Method types associate to the right: ´(\mathit{Ps}_1)(\mathit{Ps}_2)U´ is treated as ´(\mathit{Ps}_1)((\mathit{Ps}_2)U)´.

Method types do not exist as types of values. If a method name is used as a value, its type is implicitly converted to a corresponding function type.

Example

The definitions

def a: Int
def b (x: Int): Boolean
def c (x: Int) (y: String, z: String): String

produce the typings

a: Int
b: (Int) Boolean
c: (Int) (String, String) String

Polymorphic Method Types

PolyType          ::=  ‘[‘ PolyTypeParams ‘]‘ TypeOrMethodic
PolyTypeParams    ::=  PolyTypeParam {‘,‘ PolyTypeParam}
PolyTypeParam     ::=  ‘id‘ TypeBounds

A polymorphic method type, or poly type for short, is denoted internally as [´\mathit{tps}\,´]´T´ where [´\mathit{tps}\,´] is a type parameter section [´a_1´ >: ´L_1´ <: ´U_1, ..., a_n´ >: ´L_n´ <: ´U_n´] for some ´n \geq 0´ and ´T´ is a (value or method) type. This type represents named methods that take type arguments ´S_1, ..., S_n´ which conform to the lower bounds ´L_1, ..., L_n´ and the upper bounds ´U_1, ..., U_n´ and that yield results of type ´T´.

Example

The definitions

def empty[A]: List[A]
def union[A <: Comparable[A]] (x: Set[A], xs: Set[A]): Set[A]

produce the typings

empty : [A >: Nothing <: Any] List[A]
union : [A >: Nothing <: Comparable[A]] (x: Set[A], xs: Set[A]) Set[A]

Operations on Types

This section defines a few meta-functions on types and methodic types.

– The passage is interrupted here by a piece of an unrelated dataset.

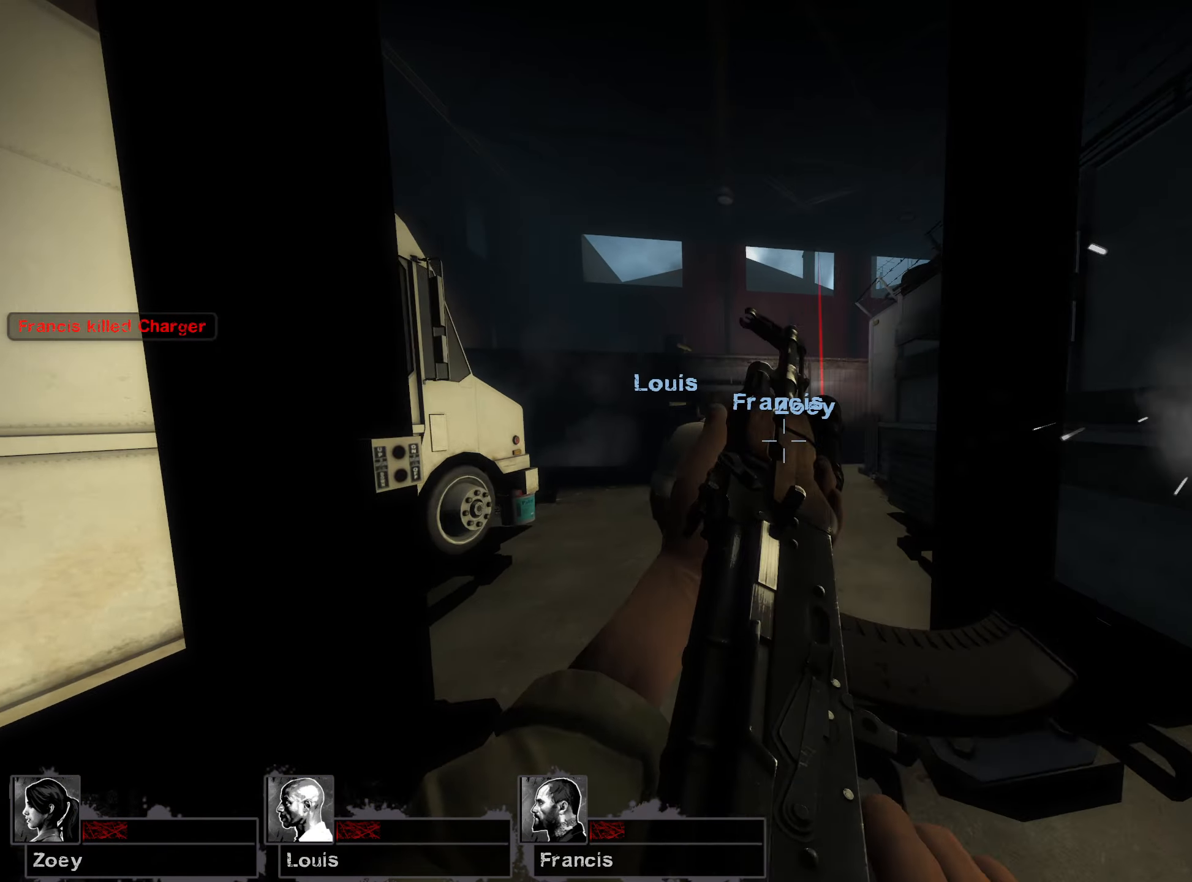
{"keys": ["w"], "mouse": [], "events": []}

• baseType(´T´, ´C´): computes the smallest type ´U´ of the form ´p´.´C´[´T_1, ..., T_n´] such that ´T <: U´.
• asSeenFrom(´T´, ´C´, ´p´): rebases the type ´T´ visible inside the class ´C´ "as seen from" the prefix ´p´.
• memberType(´T´, ´id´): finds a member of a type (T.id) and computes its underlying type or bounds.

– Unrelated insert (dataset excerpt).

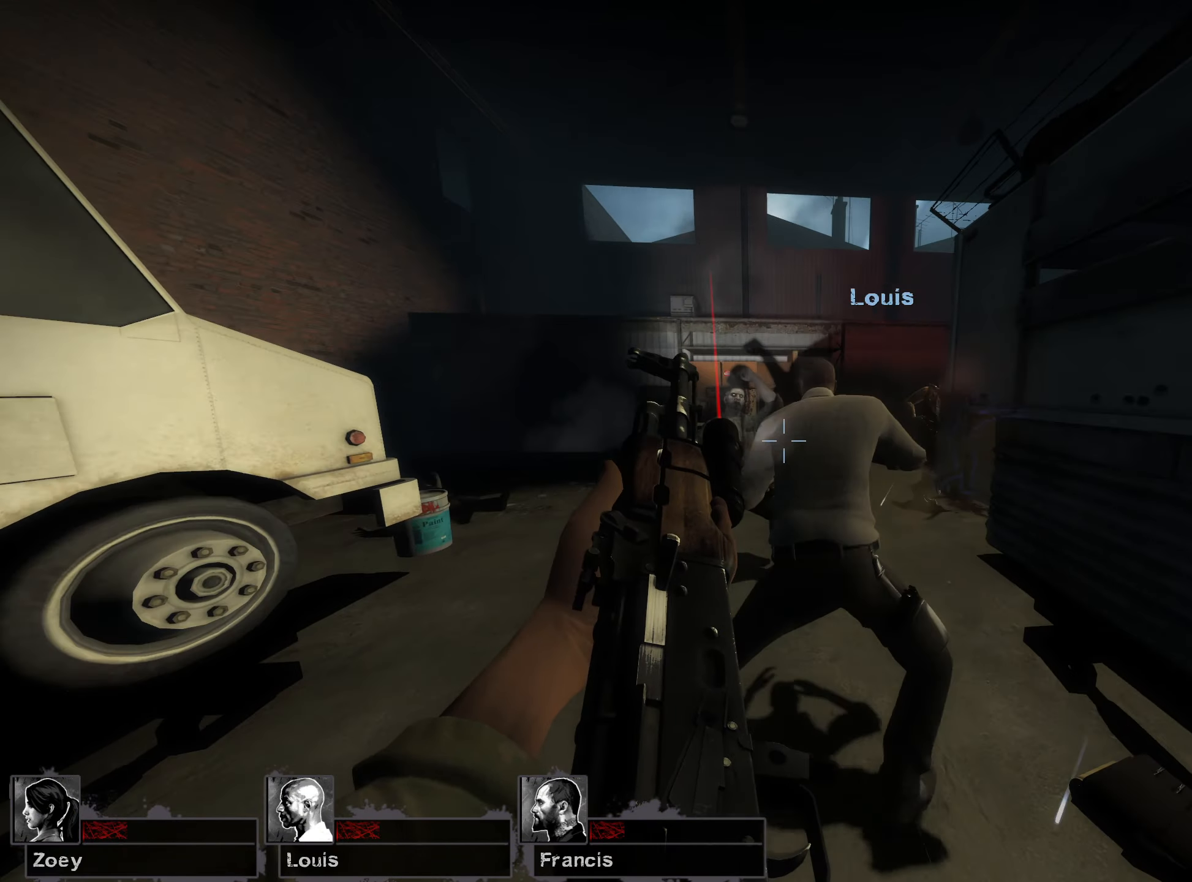
{"keys": ["w"], "mouse": [], "events": []}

These meta-functions are mutually recursive.

Base Type

The meta-function baseType(´T´, ´C´), where ´T´ is a proper type and ´C´ is a class identifier, computes the smallest type ´U´ of the form ´p.C´ or ´p.C´[´U_1, ..., U_n´] such that ´T <: U´. If no such type exists, the function is not defined. The main purpose of baseType is to substitute prefixes and class type parameters along the inheritance chain.

We define baseType(´T´, ´C´) as follows. For brevity, we write ´p.X´[´U_1, ..., U_n´] instead of ´p.X´ with ´n = 0´.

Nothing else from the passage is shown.